В поисках поддержки Паоло снова взглянул на портрет. Глаза старика словно подернулись влагой… Или это были глаза старшего сеньора да Гарда и да Вилла-Нуова, незадачливого коммерсанта из Вероны?
«Папа, пожалуйста, исправь все, что я напишу неверно. Вот как я запомнил семейное предание…»
Глава 67,
в которой я оказалась в постели
Как я оказалась в постели? Наверное, папа снял с меня туфли и прямо в одежде уложил под одеяло. Бедный папочка справился со всем одной рукой.
Не знаю, что меня мучило во сне, но я вздрогнула и проснулась с ощущением неприятной тревоги. Может быть, мне неудобно из-за бюстгальтера и узкой юбки? Я зажгла ночник и опустила ноги с кровати, чтобы снять юбку и переодеться в ночную рубашку. Вон она, вместе с моим любимым «старинным» халатом аккуратно разложена горничной на кресле возле трельяжа.
Я разделась, протянула руку за рубашкой и в трех зеркалах увидела себя совершенно голую и почему-то вдруг вспомнила, как голая Жаннет вышла из ванной, а голый Гарри предлагал мне… От ужаса я опять вздрогнула и поскорее влезла в рубашку, как будто нагота делала меня одним из таких же омерзительных существ. У меня даже озноб пробежал по спине при мысли о том, что, голая, я ничем не отличаюсь от них. Неужели все люди без одежды перестают быть людьми? А как же Поль? Ведь тогда в катакомбах на нем были одни шорты, а на мне — покрывало…
Я опять легла в постель. Ночник мягко освещал комнату.
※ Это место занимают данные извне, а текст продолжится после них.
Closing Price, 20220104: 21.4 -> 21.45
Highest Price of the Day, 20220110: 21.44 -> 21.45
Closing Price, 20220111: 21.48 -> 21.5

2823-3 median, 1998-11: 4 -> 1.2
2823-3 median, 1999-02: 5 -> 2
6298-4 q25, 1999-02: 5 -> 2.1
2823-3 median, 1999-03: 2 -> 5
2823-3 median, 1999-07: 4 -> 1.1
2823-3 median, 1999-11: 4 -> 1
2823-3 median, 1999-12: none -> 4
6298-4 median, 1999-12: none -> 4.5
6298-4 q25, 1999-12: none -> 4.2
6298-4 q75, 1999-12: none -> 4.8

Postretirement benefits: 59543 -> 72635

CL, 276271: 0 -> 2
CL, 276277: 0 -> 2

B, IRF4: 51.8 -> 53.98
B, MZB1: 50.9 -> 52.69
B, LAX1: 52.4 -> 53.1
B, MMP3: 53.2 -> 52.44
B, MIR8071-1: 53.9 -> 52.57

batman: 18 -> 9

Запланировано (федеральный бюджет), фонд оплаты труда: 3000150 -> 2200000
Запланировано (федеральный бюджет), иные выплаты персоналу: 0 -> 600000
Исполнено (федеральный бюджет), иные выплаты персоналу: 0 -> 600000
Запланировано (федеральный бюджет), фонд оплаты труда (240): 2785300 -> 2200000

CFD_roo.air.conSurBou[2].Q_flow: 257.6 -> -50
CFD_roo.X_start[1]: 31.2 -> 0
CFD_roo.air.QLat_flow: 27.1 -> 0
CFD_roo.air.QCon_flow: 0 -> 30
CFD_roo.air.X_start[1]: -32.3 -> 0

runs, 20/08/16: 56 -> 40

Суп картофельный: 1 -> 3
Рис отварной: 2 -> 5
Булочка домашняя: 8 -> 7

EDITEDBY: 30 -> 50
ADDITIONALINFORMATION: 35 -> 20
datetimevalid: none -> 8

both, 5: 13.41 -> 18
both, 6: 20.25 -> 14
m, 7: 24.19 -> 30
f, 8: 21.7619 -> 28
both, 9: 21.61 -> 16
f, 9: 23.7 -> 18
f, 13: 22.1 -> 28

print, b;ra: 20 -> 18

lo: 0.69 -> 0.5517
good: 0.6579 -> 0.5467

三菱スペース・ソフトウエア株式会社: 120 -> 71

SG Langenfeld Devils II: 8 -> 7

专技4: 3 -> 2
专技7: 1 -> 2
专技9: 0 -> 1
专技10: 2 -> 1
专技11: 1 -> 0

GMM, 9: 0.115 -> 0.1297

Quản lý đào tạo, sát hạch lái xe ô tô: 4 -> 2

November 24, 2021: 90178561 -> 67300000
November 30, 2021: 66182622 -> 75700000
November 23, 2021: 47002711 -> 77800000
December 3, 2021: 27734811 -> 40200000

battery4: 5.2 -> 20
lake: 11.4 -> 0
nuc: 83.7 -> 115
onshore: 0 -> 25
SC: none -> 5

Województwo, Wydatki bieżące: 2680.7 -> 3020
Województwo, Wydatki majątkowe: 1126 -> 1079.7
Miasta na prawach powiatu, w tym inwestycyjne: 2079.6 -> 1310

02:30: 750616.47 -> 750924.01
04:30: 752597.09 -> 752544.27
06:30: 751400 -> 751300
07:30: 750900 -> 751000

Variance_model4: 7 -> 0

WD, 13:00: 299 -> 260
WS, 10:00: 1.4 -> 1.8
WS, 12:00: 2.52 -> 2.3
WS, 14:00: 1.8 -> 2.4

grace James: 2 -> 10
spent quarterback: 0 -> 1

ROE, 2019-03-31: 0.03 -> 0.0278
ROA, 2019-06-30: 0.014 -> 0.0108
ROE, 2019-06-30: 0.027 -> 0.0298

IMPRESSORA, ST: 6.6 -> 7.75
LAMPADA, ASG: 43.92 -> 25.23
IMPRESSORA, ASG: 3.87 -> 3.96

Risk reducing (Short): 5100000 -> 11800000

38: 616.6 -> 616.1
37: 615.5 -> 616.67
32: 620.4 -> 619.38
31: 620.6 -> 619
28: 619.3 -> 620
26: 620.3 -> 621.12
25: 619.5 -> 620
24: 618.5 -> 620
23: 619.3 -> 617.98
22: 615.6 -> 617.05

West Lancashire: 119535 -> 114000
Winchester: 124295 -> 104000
Накануне моего шестнадцатилетия я решительно ликвидировала все детские игрушки и вещички, и мы с мамой оформили интерьер в изумрудно-серебристых тонах: я же блондинка. А на маминой территории все всегда было сиреневым… У дедушки — бежевато-болотистые поблеклые от времени пятисотлетние гобелены со сценами охоты, реставраторы едва умудрились привести их в приличный вид. Такая ветхость! И еще изысканный аромат драгоценного трубочного табака.
А у папы? Что же в папиных покоях? Но, кроме раскиданных тканей, выкроек, груд книг на полу, кувшинов с вином на буфете, вечно дымящего в плохую погоду камина и трех одновременно работающих компьютеров, я не могла вспомнить ничего. А ведь именно там я когда-то забиралась к родителям в постель, мама почему-то только без папы ночевала у себя, а папа никогда не спал в маминых апартаментах. Он считал их слишком пустыми, что ли…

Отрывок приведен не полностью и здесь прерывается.